Hiyama Kentaro è incinto ma senza Hiyama

La trama di Hiyama Kentaro è incinto

Hiyama Kentaro è incinto prova a inserirsi in queste discussioni con la delicatezza di un martello pneumatico. La storia è quella di un pubblicitario di successo, con tanti soldi, tante donne ma niente amore e niente famiglia (il padre, figura tragicomica che apparirà e sparirà un po’ a caso nel corso degli 8 episodi della serie, l’ha abbandonato quando era appena nato, lasciandolo solo con la madre); e della sua non-ragazza, l’unica del suo harem che abbia un lavoro qualificato, una carriera, degli obiettivi e pochissimo tempo da dedicare a qualsiasi cosa che non siano occasionali incontri di sesso e chiacchiere. Lui, l’Hiyama Kentaro del titolo, scopre un giorno di essere incinto; lei, Aki Seto, deve decidere cosa fare con questo bambino che è anche suo, e in particolare come comportarsi con una clamorosa offerta di lavoro che la porterebbe a passare i primi due anni di vita del pupo a Singapore.

Per la maggior parte del suo tempo, soprattutto nei primi episodi, Hiyama Kentaro è incinto è una celebrazione costante del miracolo della vita. Certo, il corpo di Hiyama sta cambiando e lo mette a disagio, e la sua prima tentazione è quella di abortire; ma come si fa ad abortire in un Paese nel quale ogni nuovo nato è prezioso? Basta un incontro fortuito e una chiacchierata davanti a una birra per far cambiare ide a Hiyama, e da lì in avanti la serie fa di tutto per provare a convincere chi guarda che sì, avere un figlio è un po’ una scocciatura ogni tanto, ma in generale non vi preoccupate, potrete continuare ad avere una carriera di successo e una vita sociale ricca, fidatevi, non è tragica come ve la dipingono! In fondo, come dice lo stesso Hiyama, in caso di necessità basta assumere una babysitter.

KentaroUna serie troppo interessata a trasmettere un messaggio

C’è chiaramente un problema di classe dietro a tutta la vicenda, che dovrebbe risuonare universale, un invito a tenersi stretti i figli e la famiglia in ogni situazione e nonostante tutto, ma che funziona solo perché i due protagonisti sono, ciascuno a modo proprio, dei privilegiati. C’è anche un grosso problema di giudizi sommari emessi contro chi al contrario continua a preferire la carriera alla prole: Hiyama Kentaro è incinto è una serie in cui se hai figliato sei automaticamente meglio del tuo collega che non l’ha ancora fatto, e probabilmente non lo farà mai e morirà triste e solo perché pensa troppo al lavoro e non abbastanza al miracolo della creazione di una nuova vita.

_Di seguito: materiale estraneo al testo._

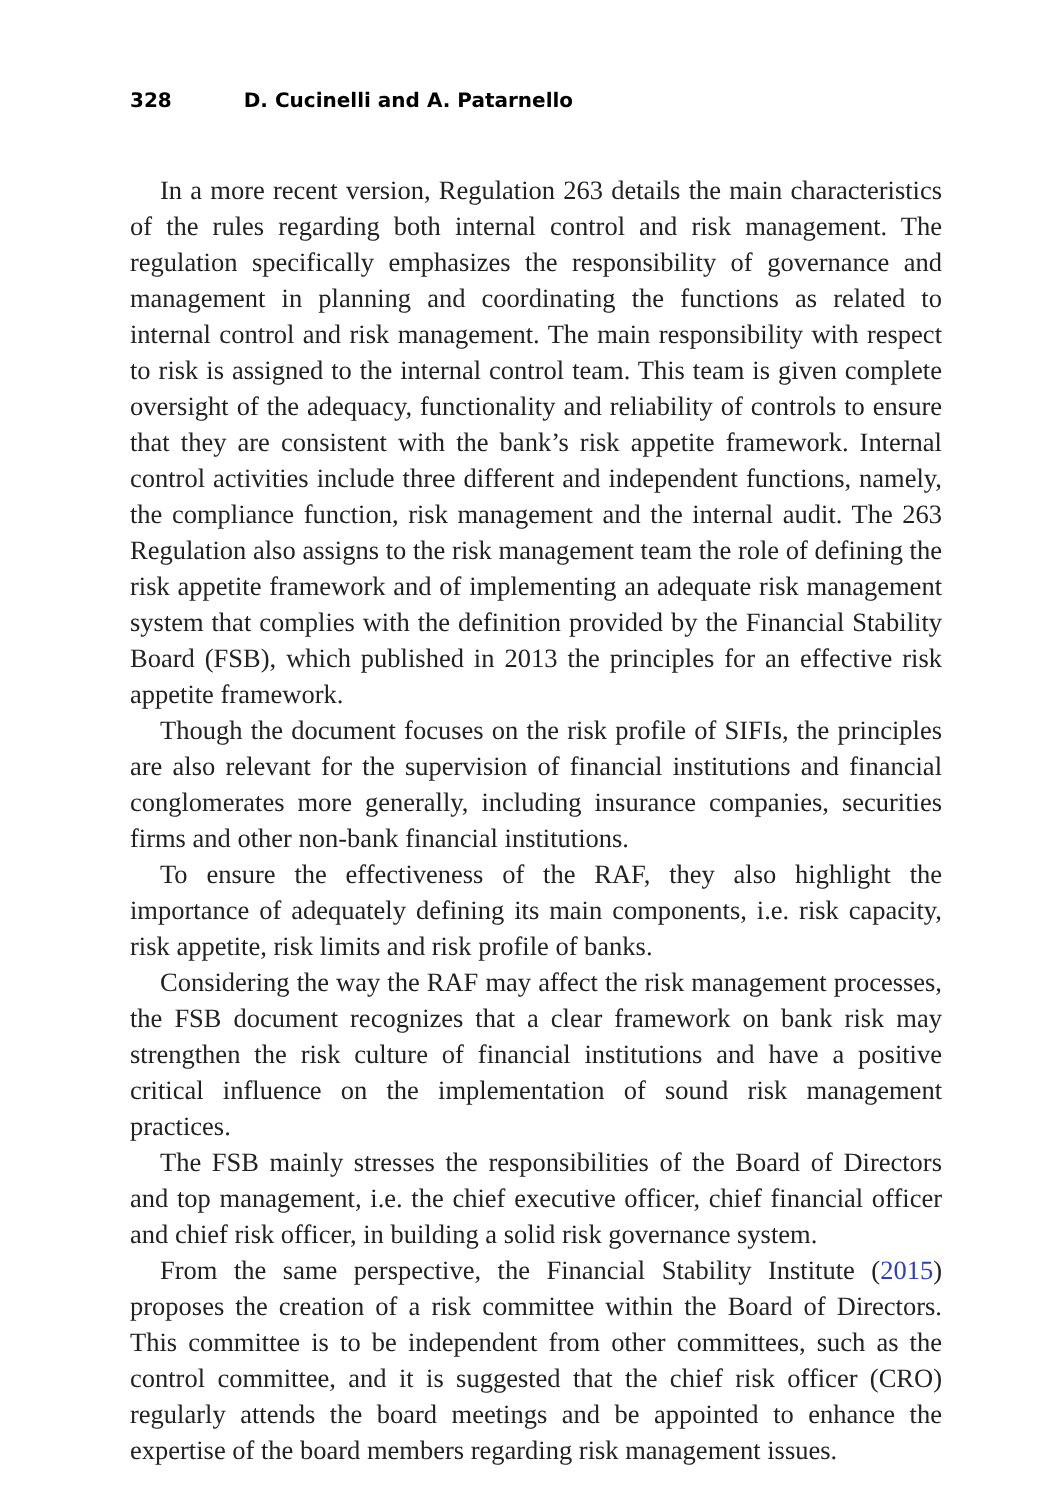328 D. Cucinelli and A. Patarnello
In a more recent version, Regulation 263 details the main characteristics of the rules regarding both internal control and risk management. The regulation specifically emphasizes the responsibility of governance and management in planning and coordinating the functions as related to internal control and risk management. The main responsibility with respect to risk is assigned to the internal control team. This team is given complete oversight of the adequacy, functionality and reliability of controls to ensure that they are consistent with the bank’s risk appetite framework. Internal control activities include three different and independent functions, namely, the compliance function, risk management and the internal audit. The 263 Regulation also assigns to the risk management team the role of defining the risk appetite framework and of implementing an adequate risk management system that complies with the definition provided by the Financial Stability Board (FSB), which published in 2013 the principles for an effective risk appetite framework.
Though the document focuses on the risk profile of SIFIs, the principles are also relevant for the supervision of financial institutions and financial conglomerates more generally, including insurance companies, securities firms and other non-bank financial institutions.
To ensure the effectiveness of the RAF, they also highlight the importance of adequately defining its main components, i.e. risk capacity, risk appetite, risk limits and risk profile of banks.
Considering the way the RAF may affect the risk management processes, the FSB document recognizes that a clear framework on bank risk may strengthen the risk culture of financial institutions and have a positive critical influence on the implementation of sound risk management practices.
The FSB mainly stresses the responsibilities of the Board of Directors and top management, i.e. the chief executive officer, chief financial officer and chief risk officer, in building a solid risk governance system.
From the same perspective, the Financial Stability Institute (2015) proposes the creation of a risk committee within the Board of Directors. This committee is to be independent from other committees, such as the control committee, and it is suggested that the chief risk officer (CRO) regularly attends the board meetings and be appointed to enhance the expertise of the board members regarding risk management issues.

Ma c’è soprattutto un problema di modi. I messaggi lanciati andrebbero anche bene, anche se non si è d’accordo con il contenuto, perché non ha senso criticare un’opera perché dice cose diverse da quelle che pensiamo. Ma Hiyama Kentaro è incinto è talmente interessata a trasmettere questi messaggi sul loro altare sacrifica la storia, il ritmo, i colpi di scena, tutto l’impianto drammaturgico e i trucchetti narrativi che rendono interessante una storia. È una serie nella quale la gente non parla: declama ad alta voce le proprie epifanie, spesso con formule talmente ritrite e prosaiche che sembrano uscite da un bacio Perugina (“Gli imprevisti capitano a tutti ma è il modo in cui reagisci che definisce che persona sei”, oppure “Ora che sono incinto sto diventando una persona più matura e adulta e questo mi aiuterà anche sul lavoro rendendomi un professionista migliore”, detto a una collega). È un peccato perché il primo episodio e mezzo mostrava qui e là sprazzi di ironia e brillantezza, e poteva far sperare in una serie sì moralista, ma almeno vivace. E invece Hiyama Kentaro è incinto ha il brio di una betoniera, e si risolleva solo occasionalmente quando smette di celebrare il miracolo della vita e prova a ragionare di femminismo e ruoli di genere (dicendo peraltro cose che sono già state dette da altri, altrove e meglio). Guardatelo solo se volete conferme del fatto che avete fatto bene ad avere figli.